Exact copy, no pictures: repeat the data that follows.
-- DATASET RECORDS follows --
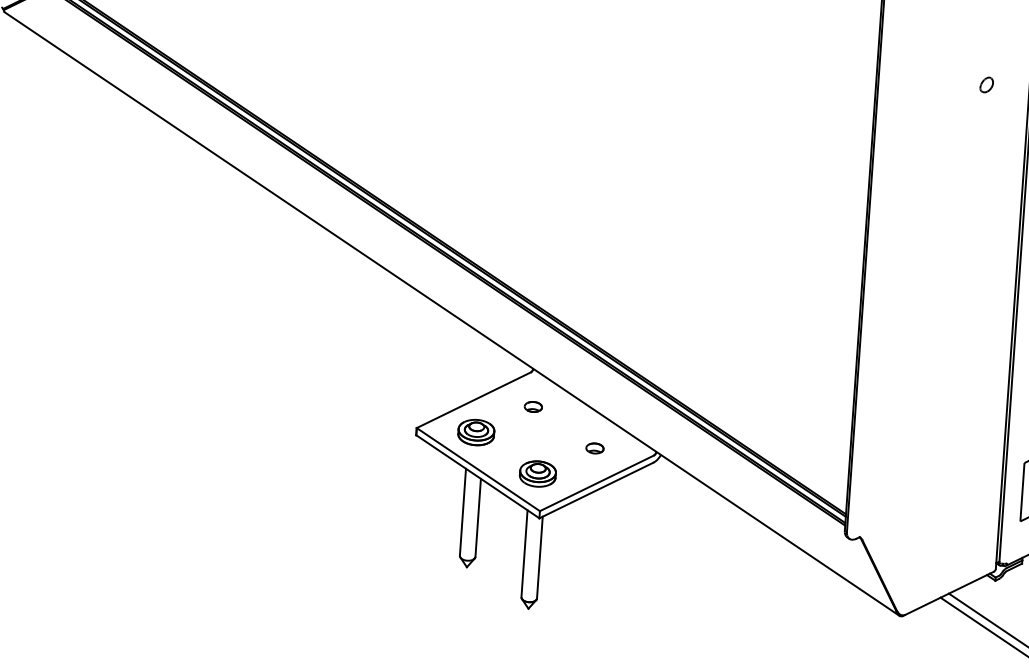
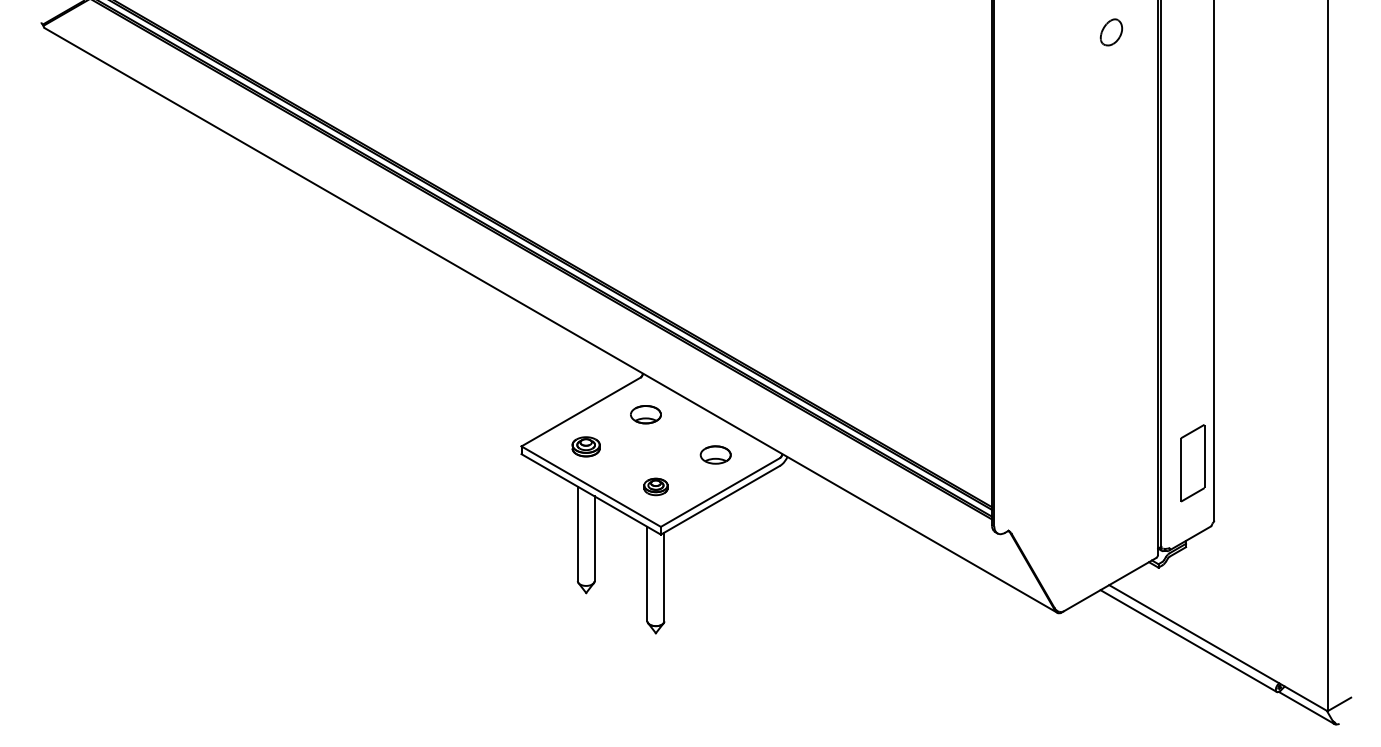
part: (986, 84) -> (1111, 32), size x1.6
part: (532, 406) -> (645, 414), size x1.6
part: (475, 432) -> (585, 446), size x0.7
part: (594, 448) -> (715, 454), size x1.6
part: (537, 473) -> (655, 486), size x0.6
-- DATASET RECORDS concluded --
ANSWER TO THIS PROBLEM –
part: (986, 84) -> (1111, 32), size x1.6
part: (532, 406) -> (645, 414), size x1.6
part: (475, 432) -> (585, 446), size x0.7
part: (594, 448) -> (715, 454), size x1.6
part: (537, 473) -> (655, 486), size x0.6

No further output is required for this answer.